A QUESTION of LEADERSHIP

ROBERT E. KAPLAN

Kaplan is an honorary senior fellow of CCL and founder and co-president of Kaplan DeVries Inc., a Greensboro firm that provides leadership consulting to executives and executive teams. He holds a Ph.D. degree from Yale University.

This question has had a long life in leadership theory and practice. And contrary to what the question may imply, there is no simple answer.

First of all, it does make sense for managers and leaders to build on their strengths by, for example, choosing assignments that play to their strengths.

A classic example is the manager who has a natural aptitude for the tough job of turning around organizations. By specializing, managers become increasingly adept at their specialties over time. By being well matched to their jobs, they not only exploit their assets but also neutralize or reduce the impact of their liabilities.

Assignments help only so much, however, because some types of weakness follow managers wherever they go. Regardless of the job at hand, these weaknesses hurt a manager's effectiveness and are therefore worth fixing.

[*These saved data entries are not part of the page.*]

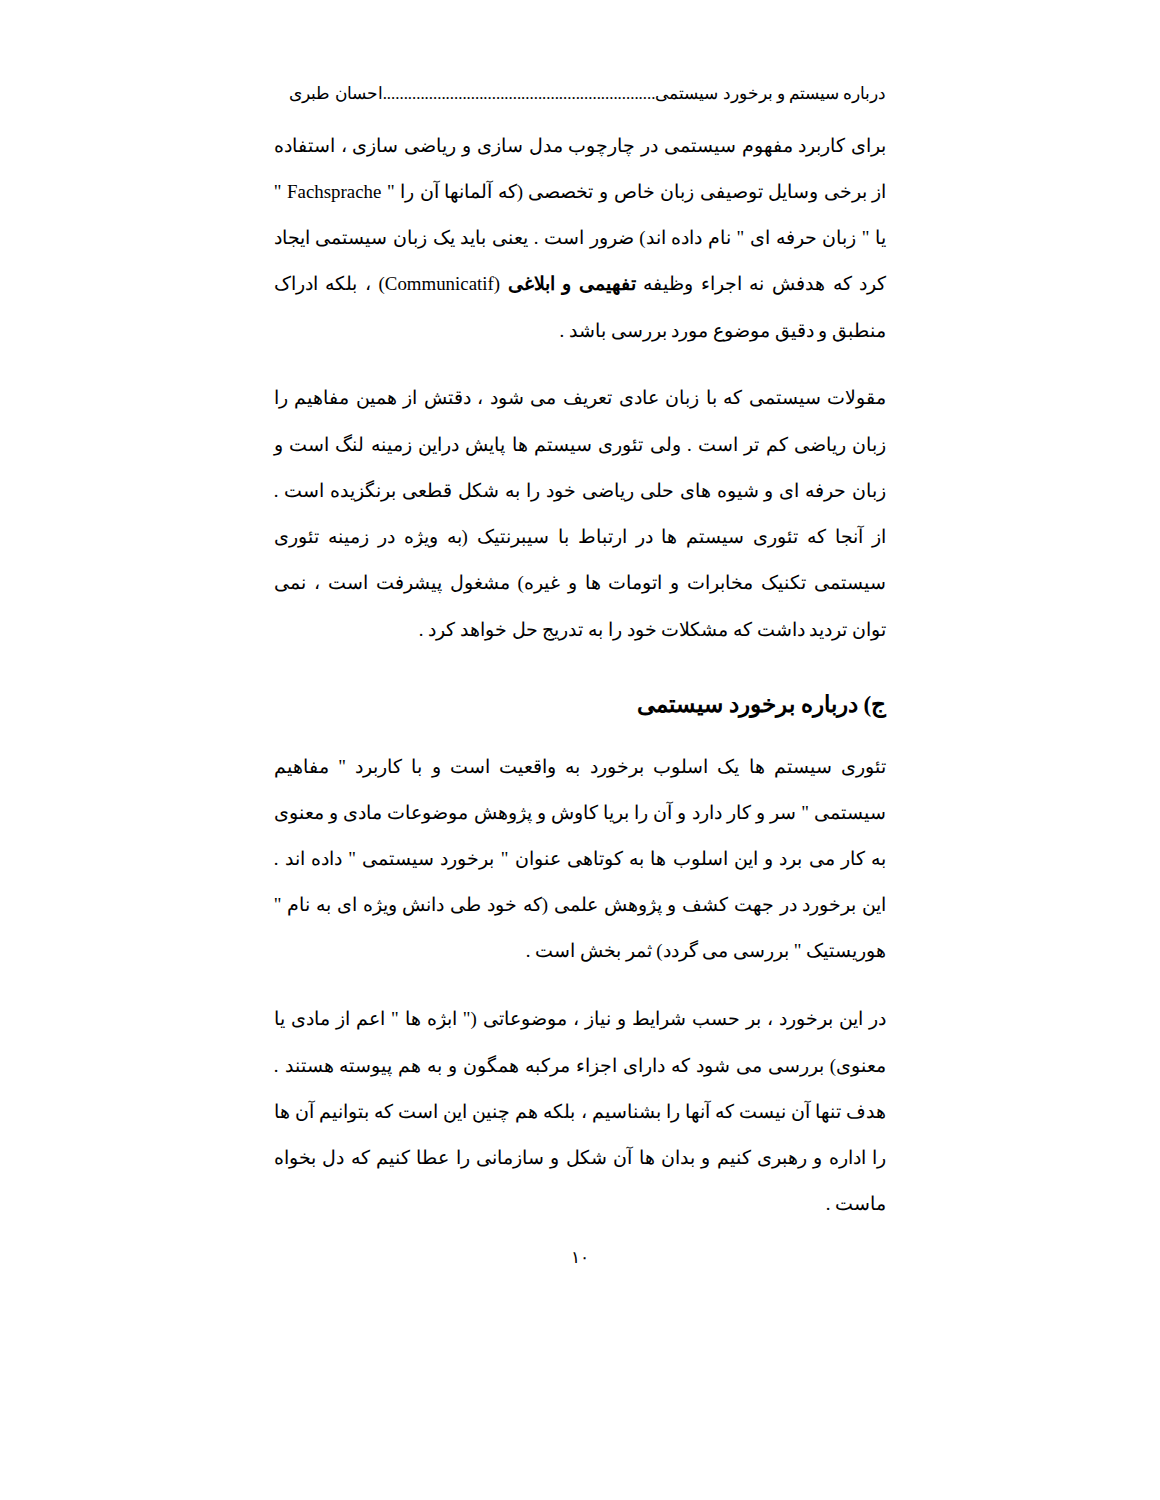درباره سیستم و برخورد سیستمی.................................................................احسان طبری
برای کاربرد مفهوم سیستمی در چارچوب مدل سازی و ریاضی سازی ، استفاده از برخی وسایل توصیفی زبان خاص و تخصصی (که آلمانها آن را " Fachsprache " یا " زبان حرفه ای " نام داده اند) ضرور است . یعنی باید یک زبان سیستمی ایجاد کرد که هدفش نه اجراء وظیفه تفهیمی و ابلاغی (Communicatif) ، بلکه ادراک منطبق و دقیق موضوع مورد بررسی باشد .
مقولات سیستمی که با زبان عادی تعریف می شود ، دقتش از همین مفاهیم را زبان ریاضی کم تر است . ولی تئوری سیستم ها پایش دراین زمینه لنگ است و زبان حرفه ای و شیوه های حلی ریاضی خود را به شکل قطعی برنگزیده است . از آنجا که تئوری سیستم ها در ارتباط با سیبرنتیک (به ویژه در زمینه تئوری سیستمی تکنیک مخابرات و اتومات ها و غیره) مشغول پیشرفت است ، نمی توان تردید داشت که مشکلات خود را به تدریج حل خواهد کرد .
ج) درباره برخورد سیستمی
تئوری سیستم ها یک اسلوب برخورد به واقعیت است و با کاربرد " مفاهیم سیستمی " سر و کار دارد و آن را بریا کاوش و پژوهش موضوعات مادی و معنوی به کار می برد و این اسلوب ها به کوتاهی عنوان " برخورد سیستمی " داده اند . این برخورد در جهت کشف و پژوهش علمی (که خود طی دانش ویژه ای به نام " هوریستیک " بررسی می گردد) ثمر بخش است .
در این برخورد ، بر حسب شرایط و نیاز ، موضوعاتی (" ابژه ها " اعم از مادی یا معنوی) بررسی می شود که دارای اجزاء مرکبه همگون و به هم پیوسته هستند . هدف تنها آن نیست که آنها را بشناسیم ، بلکه هم چنین این است که بتوانیم آن ها را اداره و رهبری کنیم و بدان ها آن شکل و سازمانی را عطا کنیم که دل بخواه ماست .
۱۰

Some managers, for example, intimidate and overwhelm their people and therefore fail to get their full contributions. Other managers have trouble taking a stand and back down too quickly when they run into resistance.

In addition, specializing too heavily over the course of one's career can trap an individual in that specialty. For example, a manager who is a fix-it specialist, upon reaching senior management, may find that his or her career options are constricted. The same limitation can affect functional managers who, in addition to being exceptional professionals themselves, become masters at managing other professionals in their field. Managers who make a career of building on strengths can wind up narrowing themselves by sacrificing breadth.

Strengths and weaknesses, rather than being independent of each other, are often flip sides of each other.

Ironically, correcting one's weaknesses often entails building on one's strengths, in the sense of making better use of those strengths. The reason is that strengths and weaknesses, rather than being independent of each other, are often flip sides of each other. Strengths, when taken to the extreme, can become weaknesses. To correct weakness of this type, managers need to modulate their use of their strengths. There is nothing wrong, for example, with being open to input and changing one's mind, as long as one doesn't do it all the time. The key is being selective.

A little-recognized key to making optimal use of one's strengths and at the same time ameliorating areas of weakness is to truly recognize and internalize those strengths. In my work with executives, I have found that many of them underrate one or more of their strengths. In underestimating how good they are, they overcompensate in their efforts to be good.

The areas in which executives feel inadequate are usually areas on which they place a high degree of importance. Because they worry that they aren't good enough in these much prized areas, they have trouble being objective about how good they are. Even when they receive positive feedback about their performance in these areas, they tend to discount it. Their overcompensation is fueled further by their natural tendency to focus on correcting weaknesses because they believe that is the way to improve.

It is a given that leaders have to face up to their weaknesses before they can fix them. What hasn't been appreciated as well is how important it is to the development of leaders for them to come to terms with their strengths.